About this exercise: Which lines in the records below hold the word "information"? Copy each of them.
Task inputs START
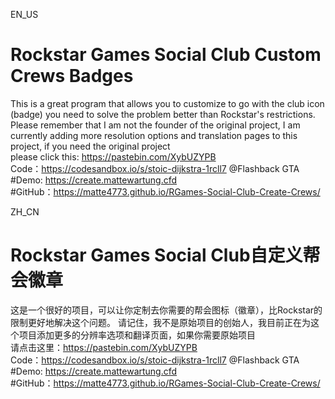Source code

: EN_US
# Rockstar Games Social Club Custom Crews Badges
This is a great program that allows you to customize to go with the club icon (badge) you need to solve the problem better than Rockstar's restrictions.
Please remember that I am not the founder of the original project, I am currently adding more resolution options and translation pages to this project, if you need the original project  
please click this: https://pastebin.com/XybUZYPB  
Code：https://codesandbox.io/s/stoic-dijkstra-1rcll7 @Flashback GTA  
#Demo: https://create.mattewartung.cfd  
#GitHub：https://matte4773.github.io/RGames-Social-Club-Create-Crews/

ZH_CN
# Rockstar Games Social Club自定义帮会徽章
这是一个很好的项目，可以让你定制去你需要的帮会图标（徽章），比Rockstar的限制更好地解决这个问题。
请记住，我不是原始项目的创始人，我目前正在为这个项目添加更多的分辨率选项和翻译页面，如果你需要原始项目  
请点击这里：https://pastebin.com/XybUZYPB  
Code：https://codesandbox.io/s/stoic-dijkstra-1rcll7 @Flashback GTA  
#Demo: https://create.mattewartung.cfd  
#GitHub：https://matte4773.github.io/RGames-Social-Club-Create-Crews/
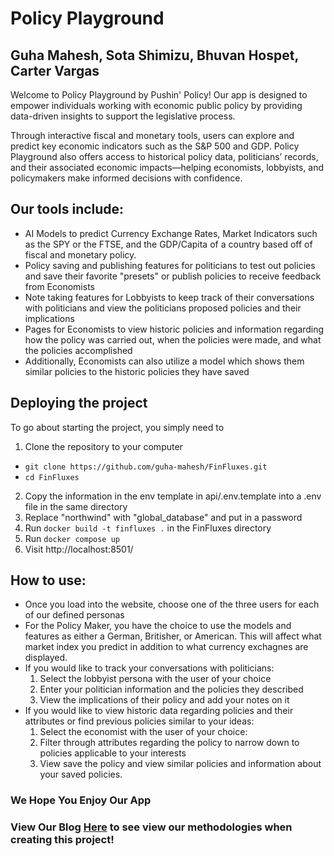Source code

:# Policy Playground
## Guha Mahesh, Sota Shimizu, Bhuvan Hospet, Carter Vargas

Welcome to Policy Playground by Pushin' Policy! Our app is designed to empower individuals working with economic public policy by providing data-driven insights to support the legislative process.

Through interactive fiscal and monetary tools, users can explore and predict key economic indicators such as the S&P 500 and GDP. Policy Playground also offers access to historical policy data, politicians’ records, and their associated economic impacts—helping economists, lobbyists, and policymakers make informed decisions with confidence.


## Our tools include:

- AI Models to predict Currency Exchange Rates, Market Indicators such as the SPY or the FTSE, and the GDP/Capita of a country based off of fiscal and monetary policy.
- Policy saving and publishing features for politicians to test out policies and save their favorite "presets" or publish policies to receive feedback from Economists
- Note taking features for Lobbyists to keep track of their conversations with politicians and view the politicians proposed policies and their implications
- Pages for Economists to view historic policies and information regarding how the policy was carried out, when the policies were made, and what the policies accomplished
- Additionally, Economists can also utilize a model which shows them similar policies to the historic policies they have saved

## Deploying the project
To go about starting the project, you simply need to 
1. Clone the repository to your computer
  - `git clone https://github.com/guha-mahesh/FinFluxes.git`
  - `cd FinFluxes`
2. Copy the information in the env template in api/.env.template into a .env file in the same directory
3. Replace "northwind" with "global_database" and put in a password
4. Run `docker build -t finfluxes .` in the FinFluxes directory
5. Run `docker compose up `
6. Visit http://localhost:8501/



## How to use:
- Once you load into the website, choose one of the three users for each of our defined personas
- For the Policy Maker, you have the choice to use the models and features as either a German, Britisher, or American. This will affect what market index you predict in addition to what currency exchagnes are displayed.
- If you would like to track your conversations with politicians:
  1. Select the lobbyist persona with the user of your choice
  2. Enter your politician information and the policies they described
  3. View the implications of their policy and add your notes on it
- If you would like to view historic data regarding policies and their attributes or find previous policies similar to your ideas:
  1. Select the economist with the user of your choice:
  2. Filter through attributes regarding the policy to narrow down to policies applicable to your interests
  3. View save the policy and view similar policies and information about your saved policies.


### We Hope You Enjoy Our App
### View Our Blog [Here](https://bhuvanh66.github.io/Bhuvan-Carter-Guha-Sota_DOC/) to see view our methodologies when creating this project!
Task inputs END
Solution for this task:
- Pages for Economists to view historic policies and information regarding how the policy was carried out, when the policies were made, and what the policies accomplished
2. Copy the information in the env template in api/.env.template into a .env file in the same directory
  2. Enter your politician information and the policies they described
  3. View save the policy and view similar policies and information about your saved policies.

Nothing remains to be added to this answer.